**TRY IT:** Reproduce the lines between the line holding "right shoulder: (281, 165, 13)" and the line holding "left ankle: (460, 383, -29)", inclusive, replacing "wrist" with "hand" and leaving everything else unchanged.

(Extracted records)
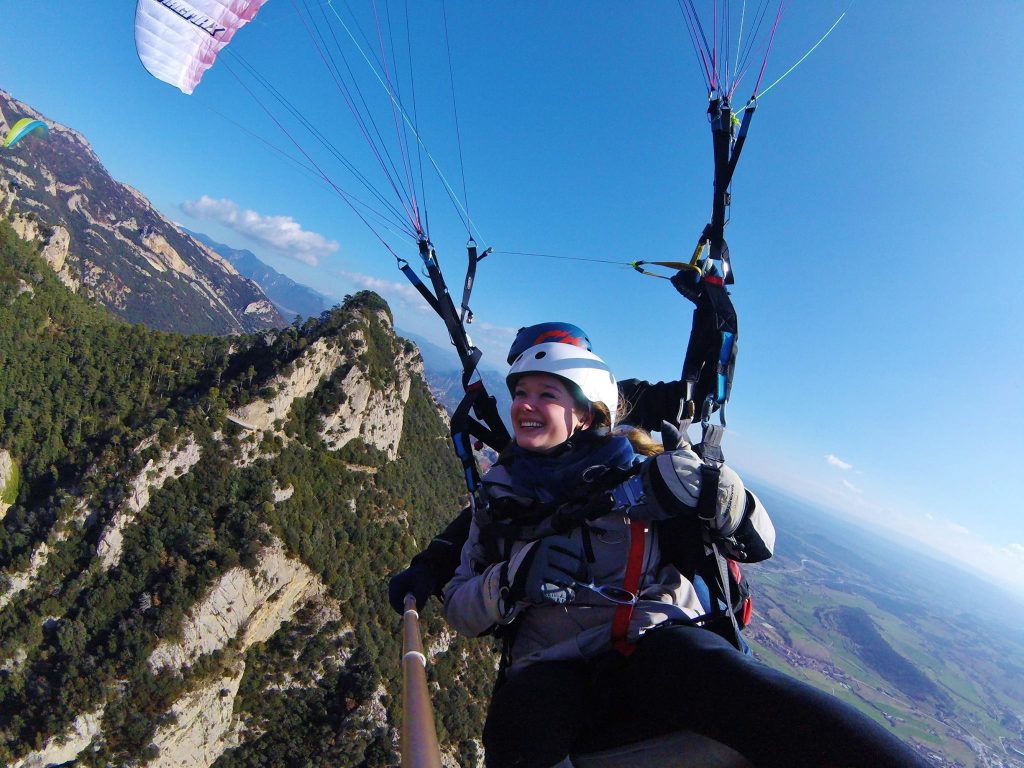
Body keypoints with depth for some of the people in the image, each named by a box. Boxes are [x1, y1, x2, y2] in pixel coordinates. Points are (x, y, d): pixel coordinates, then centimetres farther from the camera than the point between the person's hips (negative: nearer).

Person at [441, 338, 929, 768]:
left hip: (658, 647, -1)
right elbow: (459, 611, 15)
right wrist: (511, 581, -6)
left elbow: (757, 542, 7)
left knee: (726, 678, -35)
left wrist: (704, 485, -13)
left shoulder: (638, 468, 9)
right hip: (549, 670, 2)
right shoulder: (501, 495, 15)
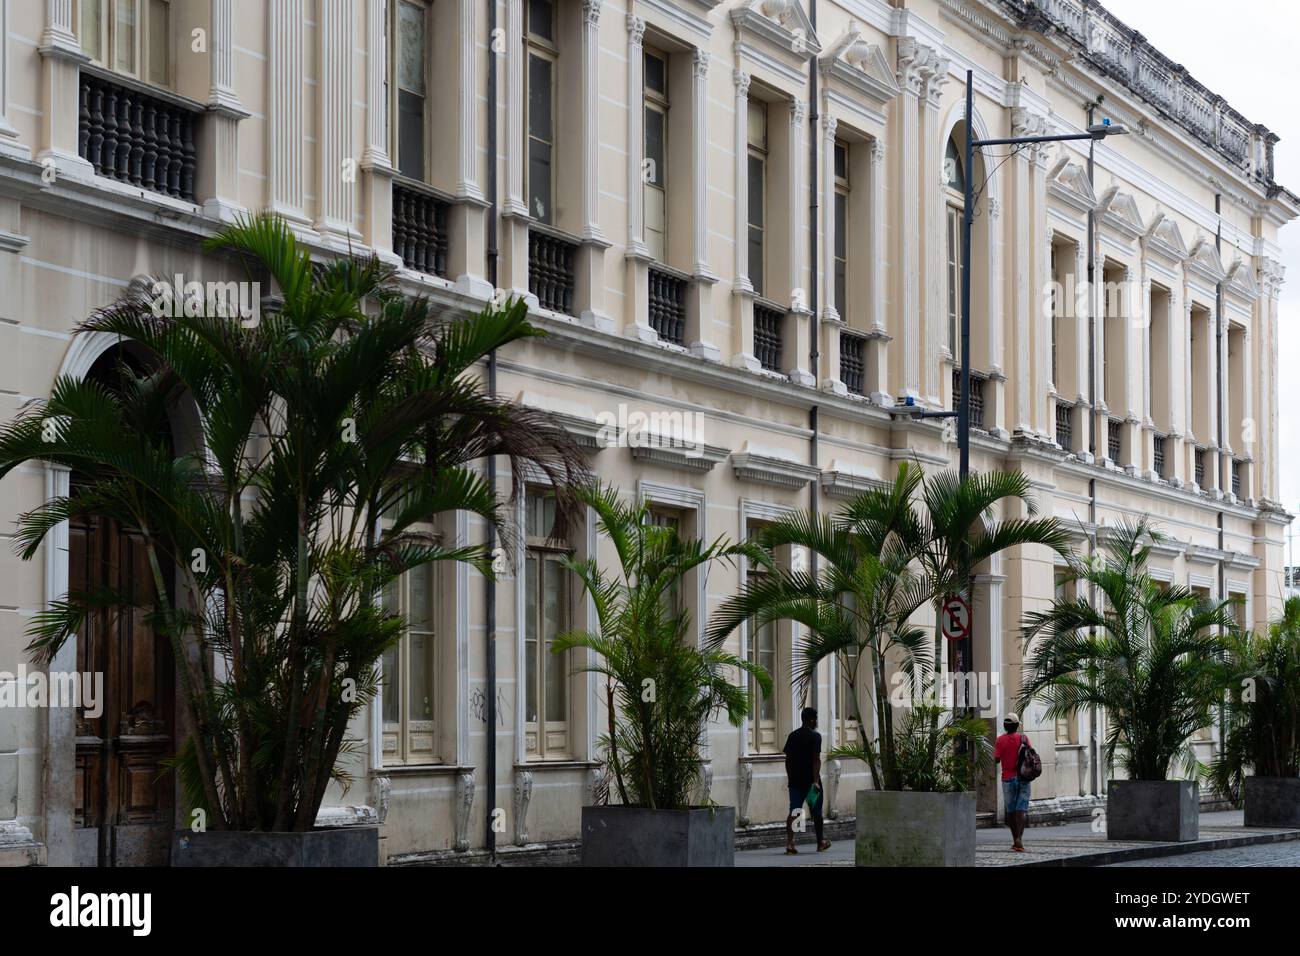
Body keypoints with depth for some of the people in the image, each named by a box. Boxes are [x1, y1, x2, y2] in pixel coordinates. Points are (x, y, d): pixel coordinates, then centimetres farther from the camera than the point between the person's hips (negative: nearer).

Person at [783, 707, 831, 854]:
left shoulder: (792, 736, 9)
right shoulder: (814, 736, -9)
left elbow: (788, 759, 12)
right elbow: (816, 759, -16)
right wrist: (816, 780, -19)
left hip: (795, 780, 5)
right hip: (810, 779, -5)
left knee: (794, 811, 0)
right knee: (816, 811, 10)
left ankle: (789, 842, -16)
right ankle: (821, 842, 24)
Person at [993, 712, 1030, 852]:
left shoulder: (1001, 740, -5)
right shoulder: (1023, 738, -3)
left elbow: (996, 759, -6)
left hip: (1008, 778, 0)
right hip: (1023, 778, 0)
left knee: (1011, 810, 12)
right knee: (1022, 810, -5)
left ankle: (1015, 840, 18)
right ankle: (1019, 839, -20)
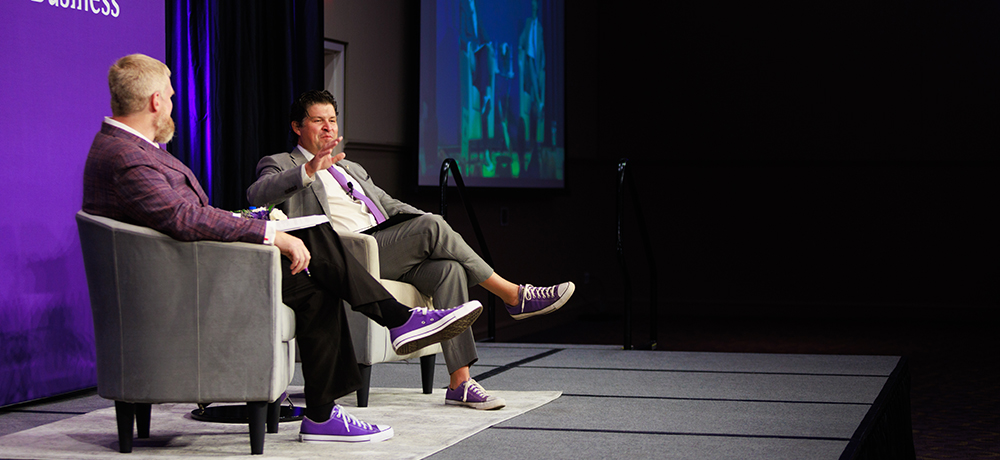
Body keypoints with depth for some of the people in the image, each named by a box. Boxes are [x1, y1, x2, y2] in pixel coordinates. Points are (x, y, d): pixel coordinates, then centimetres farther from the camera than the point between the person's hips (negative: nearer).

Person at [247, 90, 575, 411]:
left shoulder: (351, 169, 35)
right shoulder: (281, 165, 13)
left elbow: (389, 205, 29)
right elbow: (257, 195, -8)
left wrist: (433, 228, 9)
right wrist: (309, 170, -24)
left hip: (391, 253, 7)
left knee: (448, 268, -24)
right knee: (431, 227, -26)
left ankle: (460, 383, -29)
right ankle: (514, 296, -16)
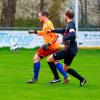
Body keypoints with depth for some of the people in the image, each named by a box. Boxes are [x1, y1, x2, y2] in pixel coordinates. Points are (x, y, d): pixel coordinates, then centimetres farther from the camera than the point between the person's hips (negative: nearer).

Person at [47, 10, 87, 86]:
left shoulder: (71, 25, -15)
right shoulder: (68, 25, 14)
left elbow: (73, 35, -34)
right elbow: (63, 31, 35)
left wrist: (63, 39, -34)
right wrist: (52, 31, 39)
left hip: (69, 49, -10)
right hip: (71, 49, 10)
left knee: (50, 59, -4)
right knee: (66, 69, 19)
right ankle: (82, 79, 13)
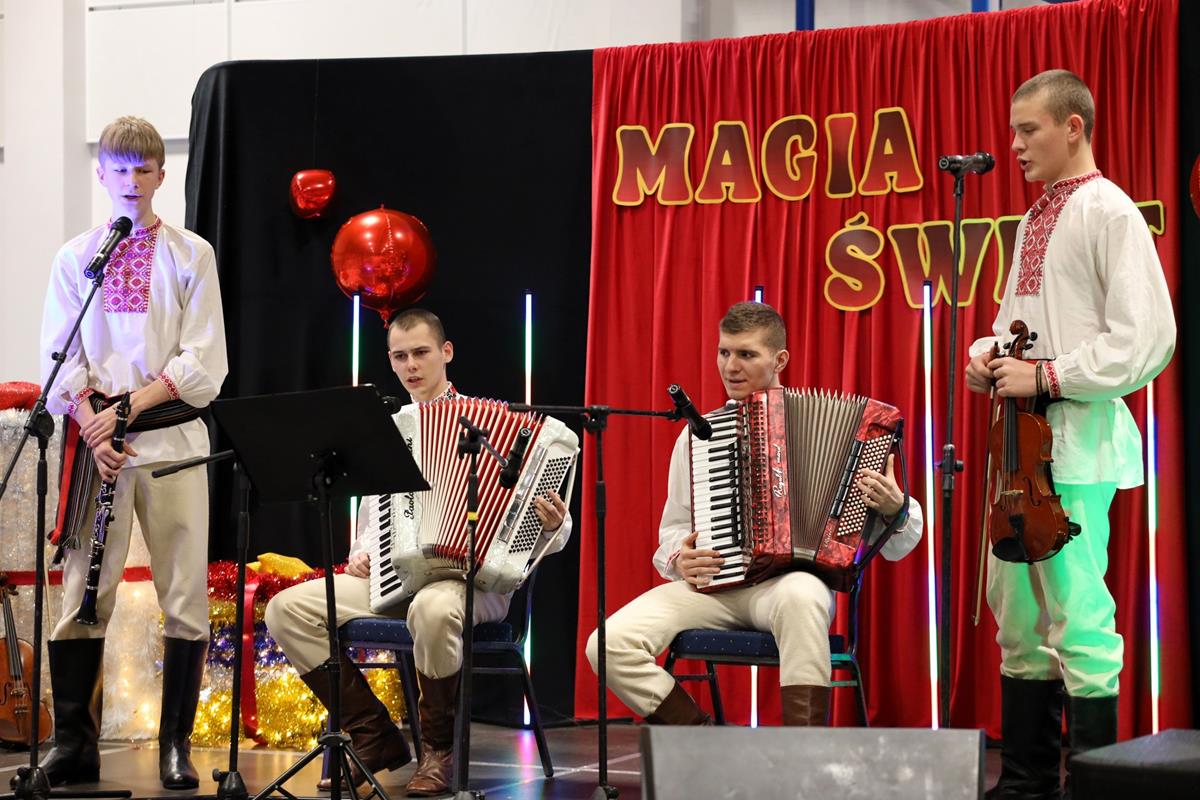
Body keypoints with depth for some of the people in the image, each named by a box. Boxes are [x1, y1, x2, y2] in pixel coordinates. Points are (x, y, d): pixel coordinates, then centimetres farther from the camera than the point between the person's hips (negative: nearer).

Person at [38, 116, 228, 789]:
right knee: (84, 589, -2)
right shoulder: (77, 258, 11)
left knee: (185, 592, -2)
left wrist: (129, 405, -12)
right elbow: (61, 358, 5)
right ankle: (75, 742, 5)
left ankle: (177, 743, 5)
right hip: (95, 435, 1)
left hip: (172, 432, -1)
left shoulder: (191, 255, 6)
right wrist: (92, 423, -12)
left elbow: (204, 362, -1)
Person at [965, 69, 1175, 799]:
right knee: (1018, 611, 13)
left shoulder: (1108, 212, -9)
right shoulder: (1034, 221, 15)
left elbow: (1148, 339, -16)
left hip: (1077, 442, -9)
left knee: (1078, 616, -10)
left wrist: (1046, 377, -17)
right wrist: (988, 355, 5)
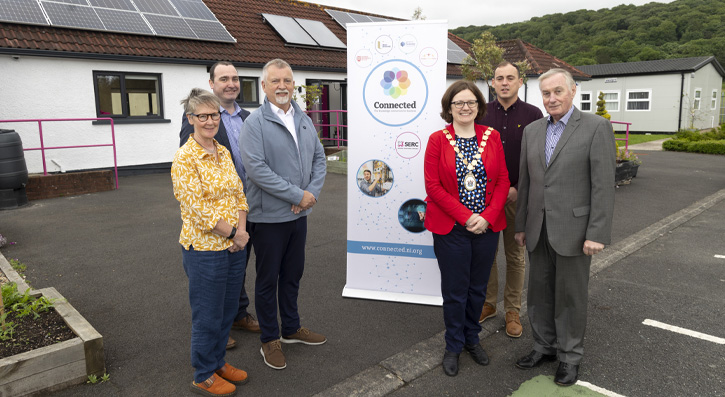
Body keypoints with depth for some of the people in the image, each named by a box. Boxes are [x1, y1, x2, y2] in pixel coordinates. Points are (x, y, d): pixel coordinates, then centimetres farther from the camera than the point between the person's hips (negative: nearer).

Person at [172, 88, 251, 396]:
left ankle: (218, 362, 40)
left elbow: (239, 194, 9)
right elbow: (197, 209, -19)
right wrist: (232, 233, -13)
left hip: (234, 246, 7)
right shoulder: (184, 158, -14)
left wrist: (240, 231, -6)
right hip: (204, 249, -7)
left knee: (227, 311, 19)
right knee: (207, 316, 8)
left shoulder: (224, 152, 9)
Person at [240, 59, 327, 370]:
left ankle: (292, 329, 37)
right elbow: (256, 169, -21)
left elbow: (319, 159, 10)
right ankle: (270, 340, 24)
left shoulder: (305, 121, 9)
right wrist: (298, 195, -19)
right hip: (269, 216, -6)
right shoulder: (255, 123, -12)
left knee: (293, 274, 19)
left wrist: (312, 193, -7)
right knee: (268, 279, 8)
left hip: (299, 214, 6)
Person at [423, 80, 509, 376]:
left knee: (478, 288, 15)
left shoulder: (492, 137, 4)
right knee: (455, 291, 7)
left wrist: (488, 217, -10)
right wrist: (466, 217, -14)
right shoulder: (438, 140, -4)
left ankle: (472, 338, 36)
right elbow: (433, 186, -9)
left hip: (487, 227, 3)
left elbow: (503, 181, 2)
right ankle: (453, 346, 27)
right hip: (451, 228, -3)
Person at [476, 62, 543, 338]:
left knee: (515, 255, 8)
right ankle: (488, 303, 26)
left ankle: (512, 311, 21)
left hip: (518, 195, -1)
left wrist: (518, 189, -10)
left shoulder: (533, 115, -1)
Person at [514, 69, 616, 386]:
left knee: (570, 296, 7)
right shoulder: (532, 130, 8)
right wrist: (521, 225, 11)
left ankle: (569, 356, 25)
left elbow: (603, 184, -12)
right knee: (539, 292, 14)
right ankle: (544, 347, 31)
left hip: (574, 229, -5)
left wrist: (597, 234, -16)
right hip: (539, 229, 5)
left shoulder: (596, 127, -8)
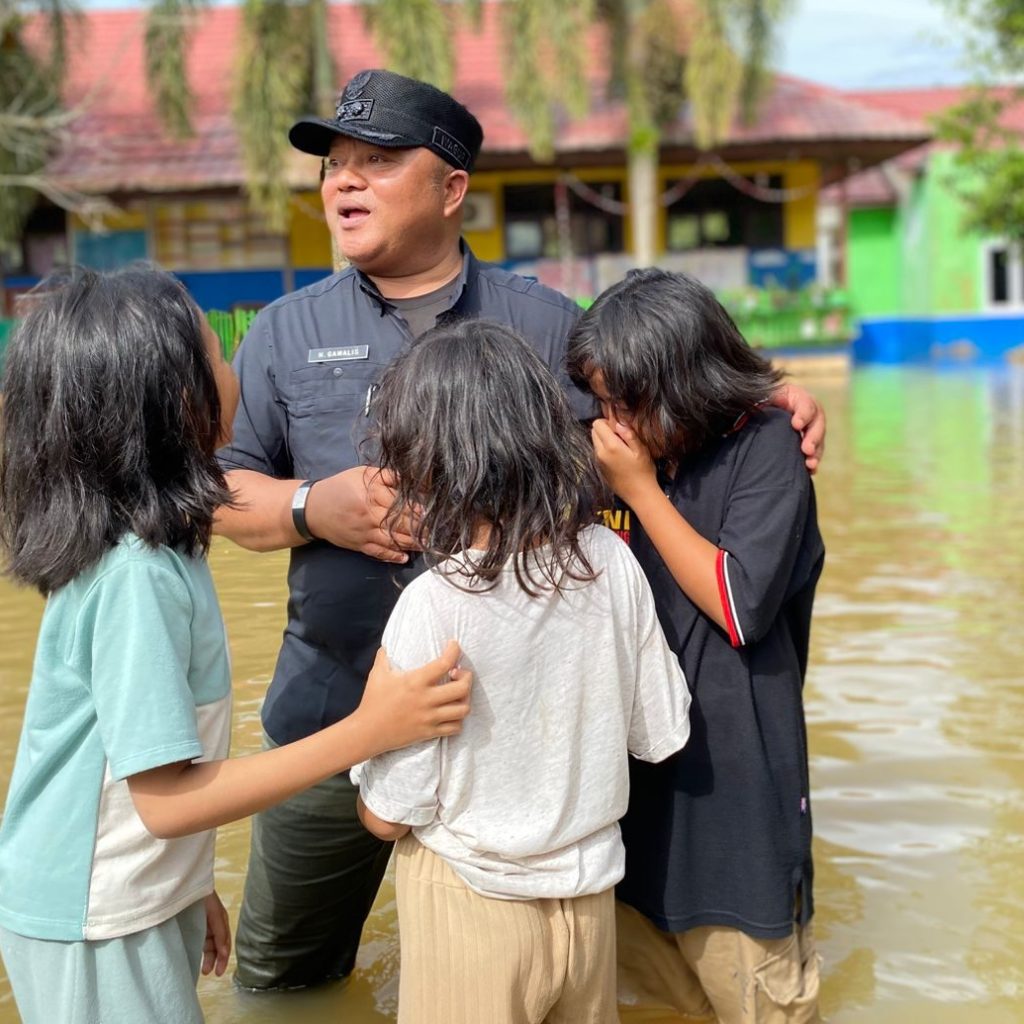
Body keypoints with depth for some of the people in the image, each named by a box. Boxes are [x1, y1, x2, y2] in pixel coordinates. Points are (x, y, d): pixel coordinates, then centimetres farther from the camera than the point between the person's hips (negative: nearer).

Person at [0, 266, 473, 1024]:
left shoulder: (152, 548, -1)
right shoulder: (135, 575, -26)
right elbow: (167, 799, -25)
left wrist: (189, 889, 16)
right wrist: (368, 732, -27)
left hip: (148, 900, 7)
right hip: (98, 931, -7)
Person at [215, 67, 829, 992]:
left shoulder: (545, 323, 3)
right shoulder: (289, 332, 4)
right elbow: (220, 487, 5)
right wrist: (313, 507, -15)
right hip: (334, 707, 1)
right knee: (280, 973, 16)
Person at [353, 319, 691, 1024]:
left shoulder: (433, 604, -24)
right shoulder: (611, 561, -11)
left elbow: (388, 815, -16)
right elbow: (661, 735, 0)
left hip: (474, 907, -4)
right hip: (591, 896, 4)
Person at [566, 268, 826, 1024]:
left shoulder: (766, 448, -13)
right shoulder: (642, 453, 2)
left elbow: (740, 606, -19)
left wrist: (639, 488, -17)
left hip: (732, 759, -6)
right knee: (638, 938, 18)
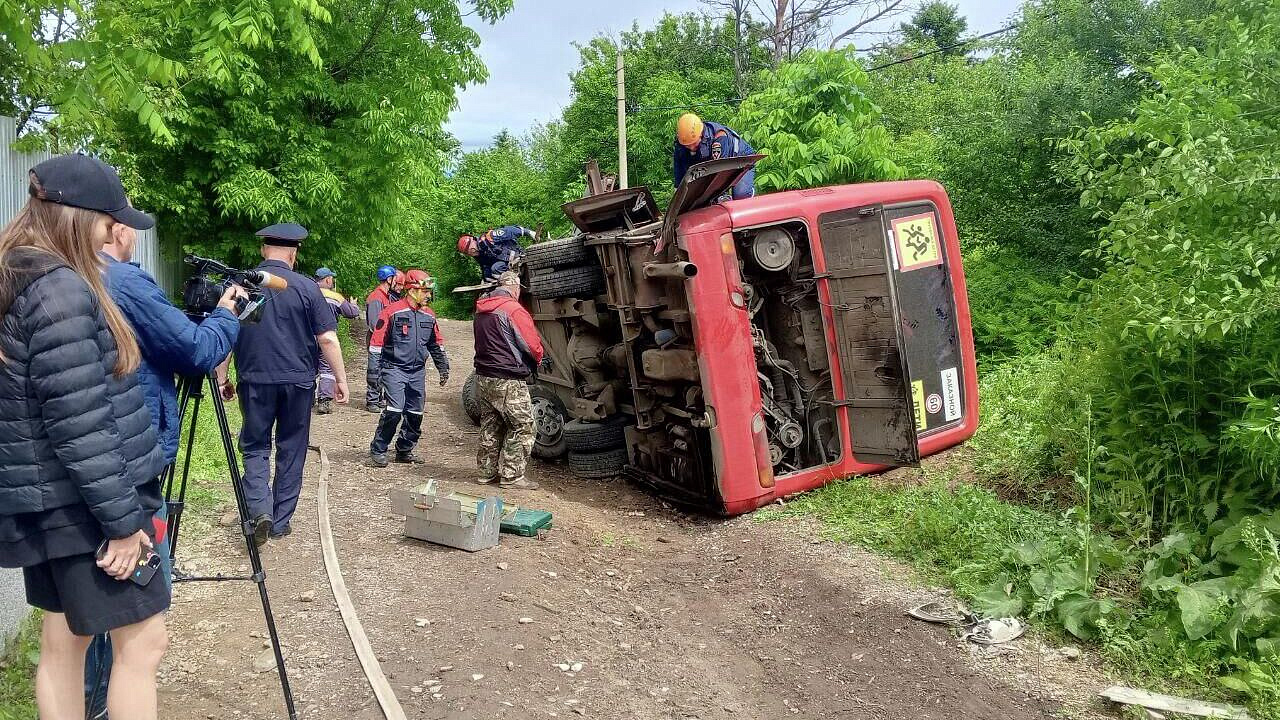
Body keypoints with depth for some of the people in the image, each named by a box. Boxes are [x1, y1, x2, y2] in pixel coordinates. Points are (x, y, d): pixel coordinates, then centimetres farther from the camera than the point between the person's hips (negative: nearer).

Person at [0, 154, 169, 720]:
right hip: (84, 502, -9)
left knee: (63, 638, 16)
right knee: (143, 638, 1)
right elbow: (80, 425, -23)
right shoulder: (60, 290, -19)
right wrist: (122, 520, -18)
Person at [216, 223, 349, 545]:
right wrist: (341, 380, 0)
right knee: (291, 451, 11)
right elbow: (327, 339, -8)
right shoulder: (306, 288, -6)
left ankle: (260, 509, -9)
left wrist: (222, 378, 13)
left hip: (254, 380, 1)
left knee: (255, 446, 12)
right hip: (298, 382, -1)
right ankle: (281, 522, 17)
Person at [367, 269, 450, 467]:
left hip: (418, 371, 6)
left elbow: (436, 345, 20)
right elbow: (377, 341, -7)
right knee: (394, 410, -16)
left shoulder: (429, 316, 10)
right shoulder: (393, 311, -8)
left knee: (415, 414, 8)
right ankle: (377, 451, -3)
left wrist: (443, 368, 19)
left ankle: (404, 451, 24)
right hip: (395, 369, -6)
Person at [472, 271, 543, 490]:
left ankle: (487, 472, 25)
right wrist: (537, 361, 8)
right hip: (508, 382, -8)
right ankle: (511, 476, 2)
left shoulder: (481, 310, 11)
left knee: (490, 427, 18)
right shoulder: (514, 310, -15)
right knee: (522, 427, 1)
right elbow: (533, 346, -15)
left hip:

**FINISHED TASK:**
right shoulder: (281, 165, 13)
left elbow: (389, 205, 29)
right elbow: (257, 195, -8)
left hand: (433, 228, 9)
right hand: (309, 170, -24)
left hip: (391, 253, 7)
left knee: (448, 268, -24)
right knee: (431, 227, -26)
left ankle: (460, 383, -29)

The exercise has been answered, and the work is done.